The MAJOR visa change that means backpackers can stay in Australia longer without getting a job – and why it’s great news for fire-ravaged towns
- Backpackers will be able to count volunteering as work when applying to extend their working holiday visa
- Visa change is designed to encourage backpackers to help Australian farmers
- Construction work in disaster zones will also count as work
Backpackers are being invited to help Australian farmers and communities rebuild after devastating bushfires, with visa changes designed to encourage them to join the effort.
Under the changes, backpackers will be able to count volunteering as work when applying to extend their working holiday visas, and those in bushfire zones can stay with the same employer for a year instead of six months, The Australian reports.

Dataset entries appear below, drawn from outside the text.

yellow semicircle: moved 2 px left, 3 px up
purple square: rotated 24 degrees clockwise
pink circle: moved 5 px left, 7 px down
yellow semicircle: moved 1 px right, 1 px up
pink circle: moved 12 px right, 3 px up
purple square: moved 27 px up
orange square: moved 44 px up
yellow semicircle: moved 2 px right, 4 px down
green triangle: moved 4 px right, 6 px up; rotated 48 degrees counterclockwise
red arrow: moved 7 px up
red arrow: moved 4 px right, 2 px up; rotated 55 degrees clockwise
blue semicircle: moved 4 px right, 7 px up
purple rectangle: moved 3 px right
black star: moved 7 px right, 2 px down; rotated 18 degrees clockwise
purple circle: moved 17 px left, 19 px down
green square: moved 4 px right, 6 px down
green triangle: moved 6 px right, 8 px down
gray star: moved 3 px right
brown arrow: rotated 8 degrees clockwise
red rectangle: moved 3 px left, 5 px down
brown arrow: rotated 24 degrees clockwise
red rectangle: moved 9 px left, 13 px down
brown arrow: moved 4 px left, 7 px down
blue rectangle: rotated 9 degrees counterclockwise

Construction work in disaster zones will also count as work under the new rules designed to support farmers and regional businesses.
The changes are set to be announced by Acting Immigration Minister Alan Tudge in regional Victoria on Monday.
Mr Tudge said the working holidaymakers would be able to help farmers and businesses with demolition and land clearing on properties, as well as repairing dams, roads and railways.
“These hardworking Australians have been hit by the recent bushfires, but from today they can employ backpackers for six months longer, helping them at a critical time in the recovery effort,” he told the newspaper.
“This recovery will be driven locally, by local workers and communities. But this will be a massive recovery effort and we want businesses and charitable organisations to have as many boots on the ground as they need.”
The visa rule changes follow recommendations from the National Bushfire Recovery Agency.